_Data block_
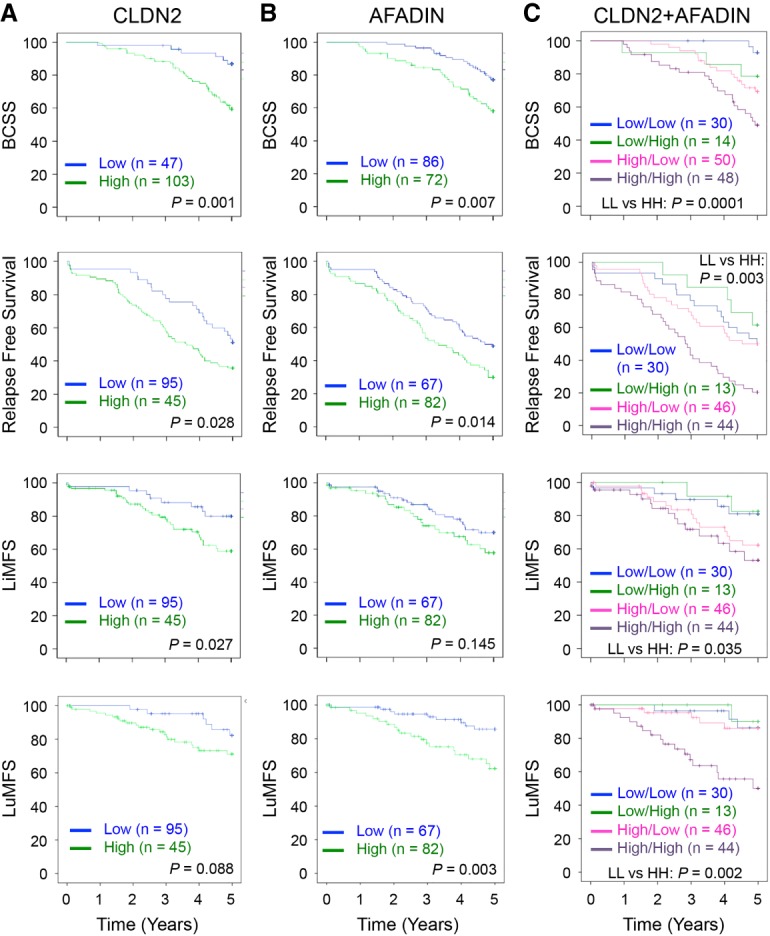
Claudin-2 and Afadin are prognostic of breast cancer liver metastasis. Kaplan-Meier analysis of metastatic breast cancer patients divided into high (green) and low (blue) reveals that expression of either Claudin-2 (A) or Afadin (B) is prognostic for BCSS and RFS. Claudin-2 expression is also prognostic of LiMFS (A), while Afadin expression is prognostic of LuMFS (B). (C) Further prognostic value is observed when considering Claudin-2low/Afadinlow (blue), Claudin-2low/ Afadinhigh (green), Claudin-2high/Afadinlow (pink), and Claudin-2high/Afadinhigh (purple) cohorts. (+) Censored.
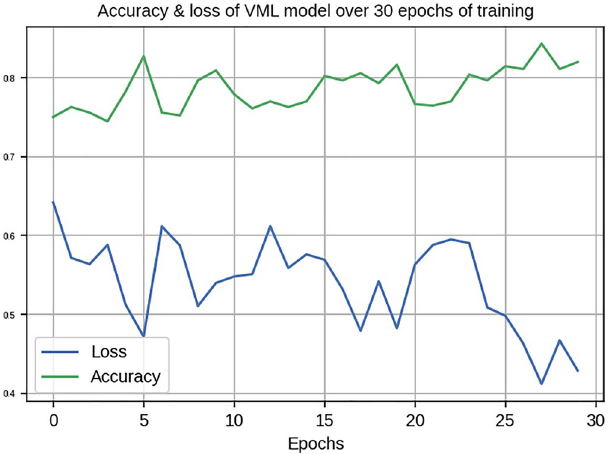
Figure 4. Accuracy and loss (error rate) of the VML over 30 epochs of training (Figure generated by Matplotlib python library, version 3.3.4, https:// matpl otlib. org/).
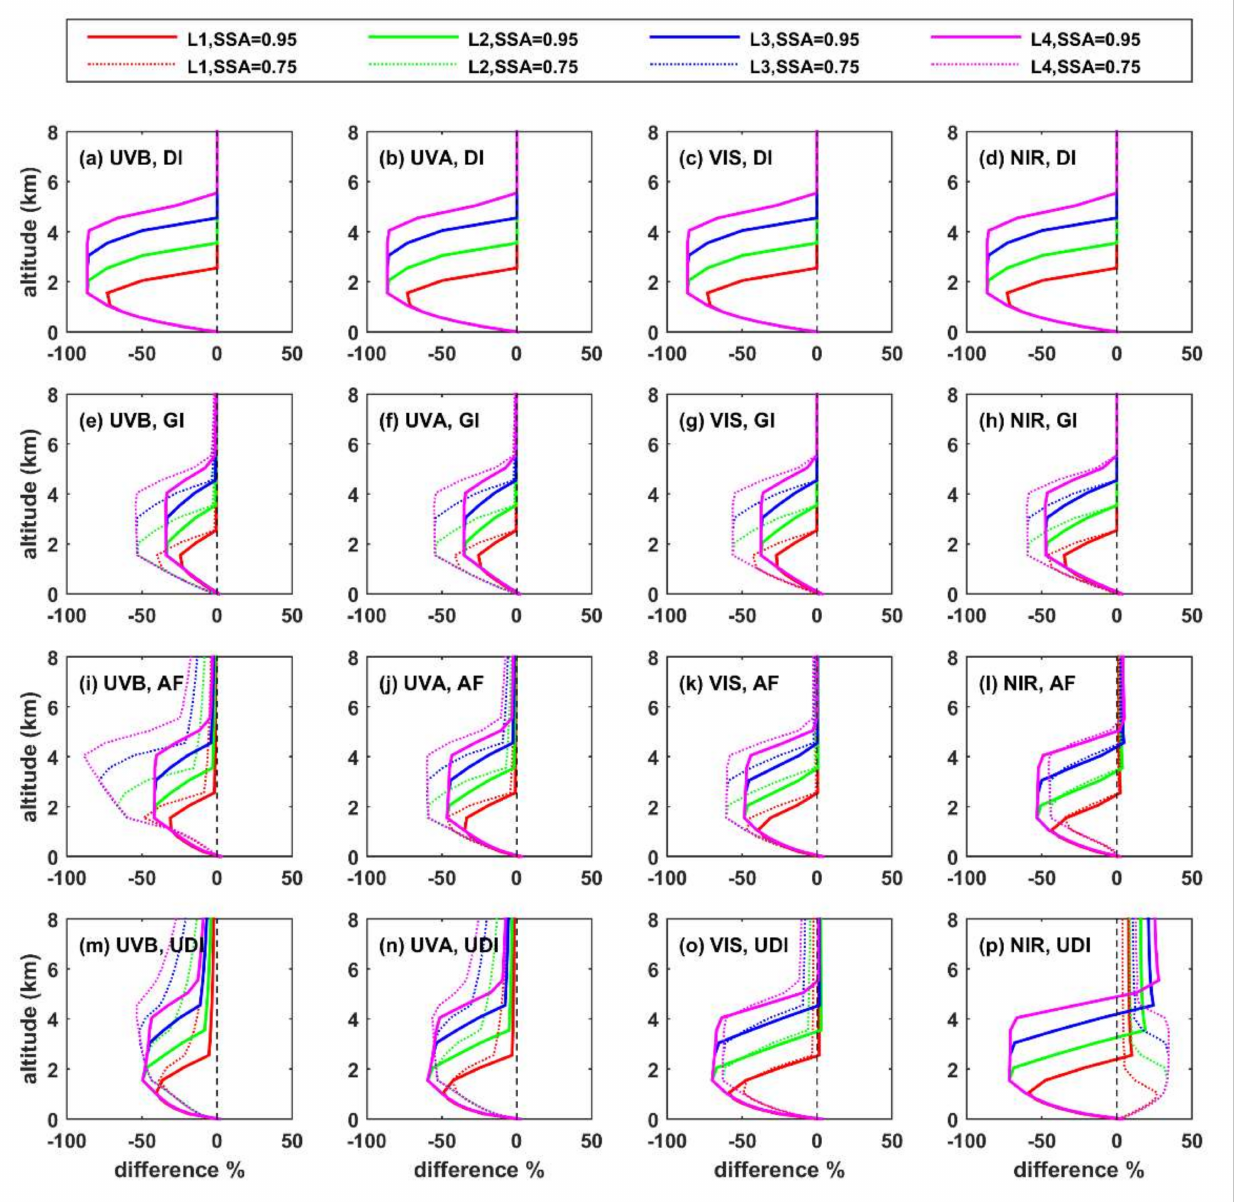
Figure 3. Change (in %) in the profiles of DI (first row), GI (second row), AF (third row), and UDI (fourth row) in UVB (first column), UVA (second column), VIS (third column), and NIR (fourth column). The presented results are for AOD = 1, SZA = 60 ◦ , surface albedo = 0.1, TCWV = 1 g/cm 2 , and two values of the SSA: 0.75 (dotted lines) and 0.95 (solid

_Assigned task_
Return the lines above exactly; the images are not part of the copy.

_Finished exercise_
Claudin-2 and Afadin are prognostic of breast cancer liver metastasis. Kaplan-Meier analysis of metastatic breast cancer patients divided into high (green) and low (blue) reveals that expression of either Claudin-2 (A) or Afadin (B) is prognostic for BCSS and RFS. Claudin-2 expression is also prognostic of LiMFS (A), while Afadin expression is prognostic of LuMFS (B). (C) Further prognostic value is observed when considering Claudin-2low/Afadinlow (blue), Claudin-2low/ Afadinhigh (green), Claudin-2high/Afadinlow (pink), and Claudin-2high/Afadinhigh (purple) cohorts. (+) Censored.
Figure 4. Accuracy and loss (error rate) of the VML over 30 epochs of training (Figure generated by Matplotlib python library, version 3.3.4, https:// matpl otlib. org/).
Figure 3. Change (in %) in the profiles of DI (first row), GI (second row), AF (third row), and UDI (fourth row) in UVB (first column), UVA (second column), VIS (third column), and NIR (fourth column). The presented results are for AOD = 1, SZA = 60 ◦ , surface albedo = 0.1, TCWV = 1 g/cm 2 , and two values of the SSA: 0.75 (dotted lines) and 0.95 (solid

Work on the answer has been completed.